Directions for this task:
Every line that includes the word "UUID" needs to be copied from the listing.
___
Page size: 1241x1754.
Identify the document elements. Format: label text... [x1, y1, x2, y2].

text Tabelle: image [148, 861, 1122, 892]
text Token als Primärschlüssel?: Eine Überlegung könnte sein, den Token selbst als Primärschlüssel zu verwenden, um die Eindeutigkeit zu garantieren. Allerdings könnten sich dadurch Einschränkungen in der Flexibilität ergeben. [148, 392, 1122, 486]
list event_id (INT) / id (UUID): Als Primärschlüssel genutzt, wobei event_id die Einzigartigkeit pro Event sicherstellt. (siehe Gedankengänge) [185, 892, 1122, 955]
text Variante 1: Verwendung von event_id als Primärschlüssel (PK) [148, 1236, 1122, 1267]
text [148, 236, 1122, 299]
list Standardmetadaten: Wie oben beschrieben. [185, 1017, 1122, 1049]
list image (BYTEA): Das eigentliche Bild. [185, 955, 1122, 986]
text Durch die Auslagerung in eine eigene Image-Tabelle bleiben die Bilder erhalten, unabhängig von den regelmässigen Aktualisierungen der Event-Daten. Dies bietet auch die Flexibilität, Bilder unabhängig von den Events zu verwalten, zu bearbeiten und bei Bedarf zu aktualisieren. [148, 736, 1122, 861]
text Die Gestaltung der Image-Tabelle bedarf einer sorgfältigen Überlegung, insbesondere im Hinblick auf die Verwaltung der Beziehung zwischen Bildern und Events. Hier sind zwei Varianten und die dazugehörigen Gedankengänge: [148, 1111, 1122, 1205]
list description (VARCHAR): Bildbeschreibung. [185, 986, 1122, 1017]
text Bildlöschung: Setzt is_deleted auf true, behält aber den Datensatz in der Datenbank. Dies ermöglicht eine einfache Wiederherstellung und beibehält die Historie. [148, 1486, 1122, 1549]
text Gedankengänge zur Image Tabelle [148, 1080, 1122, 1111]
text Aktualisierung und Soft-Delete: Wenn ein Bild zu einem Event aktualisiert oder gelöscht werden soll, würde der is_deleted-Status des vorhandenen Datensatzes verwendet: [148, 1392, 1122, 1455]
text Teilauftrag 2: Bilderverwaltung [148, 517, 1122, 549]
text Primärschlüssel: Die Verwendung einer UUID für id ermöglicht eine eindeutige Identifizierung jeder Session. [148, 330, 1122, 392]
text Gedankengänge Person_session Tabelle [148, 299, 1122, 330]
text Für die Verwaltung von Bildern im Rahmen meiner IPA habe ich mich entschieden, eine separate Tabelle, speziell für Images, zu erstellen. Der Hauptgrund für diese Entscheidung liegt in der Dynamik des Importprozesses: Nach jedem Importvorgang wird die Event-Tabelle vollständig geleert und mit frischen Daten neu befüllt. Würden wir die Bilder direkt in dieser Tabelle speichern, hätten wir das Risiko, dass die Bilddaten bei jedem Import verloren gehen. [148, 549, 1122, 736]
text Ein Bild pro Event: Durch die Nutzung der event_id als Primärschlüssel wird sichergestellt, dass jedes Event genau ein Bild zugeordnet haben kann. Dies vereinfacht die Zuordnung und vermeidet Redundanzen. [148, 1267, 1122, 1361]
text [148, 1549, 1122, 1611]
___
Answer section:
list event_id (INT) / id (UUID): Als Primärschlüssel genutzt, wobei event_id die Einzigartigkeit pro Event sicherstellt. (siehe Gedankengänge) [185, 892, 1122, 955]
text Primärschlüssel: Die Verwendung einer UUID für id ermöglicht eine eindeutige Identifizierung jeder Session. [148, 330, 1122, 392]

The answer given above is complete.